Let $(a_n)_{n\ge 1}$ be an increasing sequence of positive real numbers and suppose there is a constant $b > 0$ and $\varepsilon > 0$ such that
$$
a_{\lfloor n + \sqrt{n/2}\rfloor} \le a_n\left(1 + \frac{b}{n^{\frac{1}{2}+\varepsilon}}\right)
$$
for all $n$ sufficiently large. Does it follow that $a_n$ is bounded? i.e., is $\limsup a_n < \infty$?
If the left hand side of the inequality was $a_{n+1}$, then we could use induction to derive
$$
a_{n + 1} \le a_{n_0}\prod_{k=n_0}^{n}\left(1 + \frac{b}{k^{\frac{1}{2}+\varepsilon}}\right)
$$
and even then, it is not clear whether $a_n$ is bounded. Moreover, the form of the index on the left hand side of the inequality makes it difficult to apply this method. Is there a way to do this?
Any help or comments are welcome.
Best Answer
Write $f(n) = \bigl\lfloor n + \sqrt{n/2} \bigr\rfloor$ and consider the sequence $(n_k)_{k\geq 0}$ defined by
$$ n_0 \geq 2 \qquad\text{and}\qquad n_{k+1} = f(n_k). $$
Since $f(n) \geq n+1$ for $n \geq 2$, we find that $(n_k)_{k\geq 0}$ is strictly increasing. Moreover, for any sufficiently large $n$, we have
$$ \sqrt{f(n)} \geq \biggl( n + \frac{\sqrt{n}}{2} \biggr)^{1/2} = \sqrt{n} \biggl( 1 + \frac{1}{2\sqrt{n}} \biggr)^{1/2} \geq \sqrt{n} \biggl( 1 + \frac{1}{5\sqrt{n}} \biggr) = \sqrt{n} + \frac{1}{5}. \tag{*} $$
So by choosing $n_0$ to be sufficiently large, it follows that
$$ \sqrt{n_k} \geq \sqrt{n_0} + \tfrac{1}{5}k \quad \text{for all} \quad k \geq 0 $$
Then
$$ a_{n_k} \leq a_{n_0} \prod_{j=0}^{k-1} \biggl( 1 + \frac{b}{n_j^{0.5+\epsilon}} \biggr) \leq a_{n_0} \prod_{j=0}^{k-1} \biggl( 1 + \frac{b}{(\sqrt{n_0} + \frac{1}{5}j)^{1+2\epsilon}} \biggr) $$
and this upper bound converges as $k\to\infty$. Therefore $(a_n)$ is bounded above.

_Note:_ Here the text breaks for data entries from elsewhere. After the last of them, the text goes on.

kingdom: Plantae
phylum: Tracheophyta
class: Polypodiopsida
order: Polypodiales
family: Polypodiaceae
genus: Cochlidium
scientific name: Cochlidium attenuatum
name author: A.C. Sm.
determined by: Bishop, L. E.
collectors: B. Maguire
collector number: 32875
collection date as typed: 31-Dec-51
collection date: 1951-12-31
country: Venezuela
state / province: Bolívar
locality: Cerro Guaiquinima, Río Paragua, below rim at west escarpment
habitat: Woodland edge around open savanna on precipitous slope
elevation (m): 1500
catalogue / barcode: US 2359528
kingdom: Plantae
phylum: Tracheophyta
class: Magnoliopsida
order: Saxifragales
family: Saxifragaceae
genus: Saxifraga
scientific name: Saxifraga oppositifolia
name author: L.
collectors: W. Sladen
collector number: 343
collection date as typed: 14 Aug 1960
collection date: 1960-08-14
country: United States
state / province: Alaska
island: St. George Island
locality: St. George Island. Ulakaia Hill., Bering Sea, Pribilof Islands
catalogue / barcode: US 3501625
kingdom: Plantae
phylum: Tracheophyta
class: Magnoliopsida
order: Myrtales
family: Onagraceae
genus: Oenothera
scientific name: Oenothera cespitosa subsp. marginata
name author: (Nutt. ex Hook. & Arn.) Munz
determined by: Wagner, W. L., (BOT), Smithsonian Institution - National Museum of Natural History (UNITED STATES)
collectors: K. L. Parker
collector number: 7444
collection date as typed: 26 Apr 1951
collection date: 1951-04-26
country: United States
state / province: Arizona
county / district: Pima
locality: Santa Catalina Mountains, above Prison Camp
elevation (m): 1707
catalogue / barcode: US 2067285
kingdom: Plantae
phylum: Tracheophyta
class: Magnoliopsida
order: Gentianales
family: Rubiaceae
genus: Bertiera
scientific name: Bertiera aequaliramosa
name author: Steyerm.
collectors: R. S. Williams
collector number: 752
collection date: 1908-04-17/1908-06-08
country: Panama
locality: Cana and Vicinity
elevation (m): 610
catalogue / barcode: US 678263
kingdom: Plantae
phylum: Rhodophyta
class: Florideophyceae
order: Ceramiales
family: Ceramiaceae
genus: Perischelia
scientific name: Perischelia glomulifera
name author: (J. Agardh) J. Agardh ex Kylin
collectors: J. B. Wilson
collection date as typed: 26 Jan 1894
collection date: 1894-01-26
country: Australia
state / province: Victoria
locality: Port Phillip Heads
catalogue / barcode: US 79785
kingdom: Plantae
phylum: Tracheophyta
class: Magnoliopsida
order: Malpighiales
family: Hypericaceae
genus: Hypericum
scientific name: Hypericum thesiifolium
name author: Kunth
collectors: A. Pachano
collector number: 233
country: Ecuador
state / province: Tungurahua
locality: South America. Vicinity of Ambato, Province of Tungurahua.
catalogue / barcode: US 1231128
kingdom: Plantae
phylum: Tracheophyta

Addendum. In fact we can give a precise range of $n$ for which the inequality $\text{(*)}$ holds.
To begin with, the first step of $\text{(*)}$ holds precise when $ \left\lfloor \sqrt{\frac{n}{2}} \right\rfloor \geq \frac{\sqrt{n}}{2} $, which turns out to be true if and only if $n \geq 18$.
Next, it follows that $\sqrt{1+x} \geq 1 + \frac{2}{5}x$ if and only if $0 \leq x \leq \frac{5}{4}$. So the third step of $\text{(*)}$ holds for any $n$.
Combining altogether, $\text{(*)}$ holds for any $n \geq 18$ and we may take $n_0 = 18$.